Der Riese schöpft wieder Kraft

Von Alexander Eberan und Karl Freidl

Gastkommentare

Chinas Wirtschaft soll heuer um 5 Prozent wachsen. Aber auch höhere Schulden sind eingeplant.


Die Neubildung der Führung in Peking unter Staats- und Parteichef Xi Jinping ist abgeschlossen. Die strikte Null-Corona-Politik setzte China schwer zu, heuer soll nun die Erholung im Vordergrund stehen. Das Ziel ist ein Wachstum von 5 Prozent. Fast nostalgisch wirkt der Blick auf die 2000er Jahre, als China weltweit als der große Wachstumstreiber galt und der BIP-Zuwachs Spitzenwerte bis zu 14 Prozent erreichte. Für 2022 hatte China 5,5 Prozent Wachstum angestrebt, doch wegen der Belastungen durch Lockdowns und Zwangsquarantänen konnten nur 3 Prozent erreicht werden. Das war die zweitschlechteste Wachstumsrate seit 1976 und nur wenig mehr als im Jahr 2020 zu Beginn der Pandemie mit 2,2 Prozent. Für 2023 wird nun zur Belebung der Konjunktur eine etwas höhere Neuverschuldung in Kauf genommen. Das Defizit soll rund 3 Prozent der Wirtschaftsleistung betragen. 2022 stand ein Defizit von 2,8 Prozent im Plan.

Mit 1,4 Milliarden Menschen ist China derzeit das bevölkerungsreichste Land der Welt. Noch. Modelle sagen voraus, dass es heuer von Indien überholt wird. Das Reich der Mitte zählt offiziell zu den Schwellenländern, die sich in der Regel unter anderem durch eine stark wachsende Bevölkerungszahl definieren. Allerdings schrumpft diese Zahl in China seit dem Vorjahr zum ersten Mal seit Jahrzehnten. Dies widerspricht den UN-Prognosen, wonach der Rückgang erst in neun Jahren beginnen sollte. Die Überalterung der Bevölkerung wird für die chinesische Volkswirtschaft eine dauerhafte Belastung darstellen. Auch der für China so wichtige Immobilienmarkt, der nach den Turbulenzen des Vorjahres nur langsam wieder auf die Beine kommt, ist eine Baustelle.

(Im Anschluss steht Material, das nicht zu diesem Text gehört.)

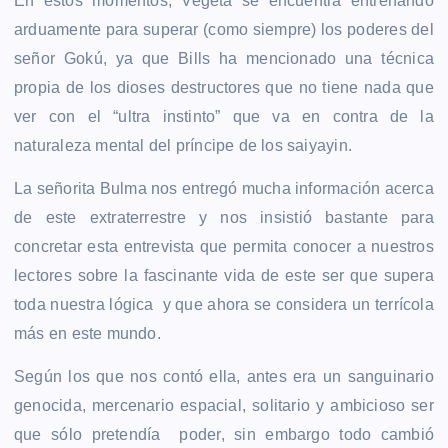
En estos momentos, Vegeta se encuentra entrenando
arduamente para superar (como siempre) los poderes del
señor Gokú, ya que Bills ha mencionado una técnica
propia de los dioses destructores que no tiene nada que
ver con el “ultra instinto” que va en contra de la
naturaleza mental del príncipe de los saiyayin.
La señorita Bulma nos entregó mucha información acerca
de este extraterrestre y nos insistió bastante para
concretar esta entrevista que permita conocer a nuestros
lectores sobre la fascinante vida de este ser que supera
toda nuestra lógica y que ahora se considera un terrícola
más en este mundo.
Según los que nos contó ella, antes era un sanguinario
genocida, mercenario espacial, solitario y ambicioso ser
que sólo pretendía poder, sin embargo todo cambió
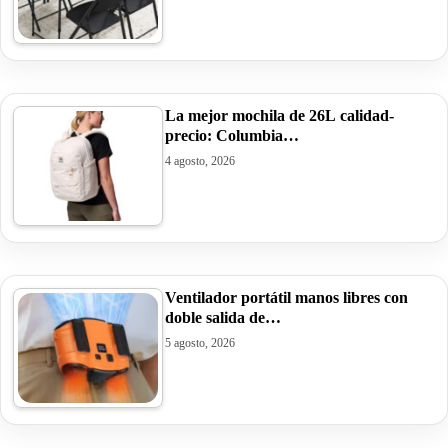
La mejor mochila de 26L calidad-
precio: Columbia…
4 agosto, 2026
Ventilador portátil manos libres con
doble salida de…
5 agosto, 2026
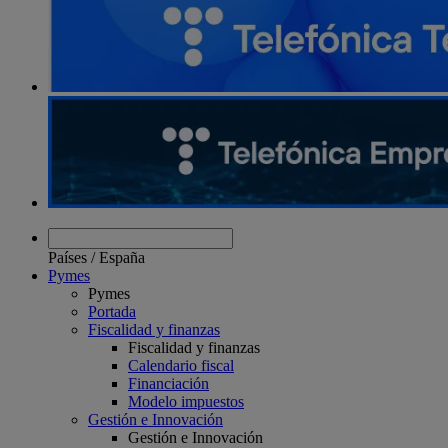
Países
/
España
Pymes
Pymes
Portada
Fiscalidad y finanzas
Fiscalidad y finanzas
Calendario fiscal
Financiación
Modelo impuestos
Gestión e Innovación
Gestión e Innovación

Nichtsdestotrotz ist die chinesische Wirtschaft von einer starken Dynamik und Kraft gekennzeichnet. Die Aufhebung der strengen Corona-Maßnahmen löste bei vielen Unternehmen in China kurzfristig eine regelrechte Euphorie au. Der chinesische Einkaufsmanagerindex stieg im Februar auf den höchsten Stand seit mehr als zehn Jahren. Landwirtschaft, Handel, Technologie und Finanzen sind die dominanten Sektoren, während eine wachsende Mittelschicht immer mehr Konsumgüter und Dienstleistungen nachfragt. Dies ist ein wichtiger Treiber für das Wachstum in vielen Branchen. Das Land ist auch bekannt für seine Fähigkeit, Technologie zu nutzen, um innovative Lösungen zu schaffen und neue Branchen zu entwickeln. Die chinesische Regierung hat in den vergangenen Jahrzehnten stets eine sehr aktive Rolle bei der Förderung des Wachstums gespielt.

Für heuer plant die Regierung, die Wirtschaft unter anderem durch die raschere Umsetzung von Großprojekten, die bereits im laufenden Fünfjahresplan beschlossen wurden, zu unterstützen. Auch zusätzliche Stadterneuerungsprojekte sind im Budget vorgesehen. Außerdem soll es höhere Transferzahlungen von Peking an die Lokalregierungen geben. In den Städten sollen zwölf Millionen neue Jobs geschaffen werden, das ist eine Million mehr als im Vorjahresplan vorgesehen. Die Regierung strebt eine Arbeitslosenquote von rund 5,5 Prozent an. Für die Inflation wird eine Rate von 3 Prozent angepeilt.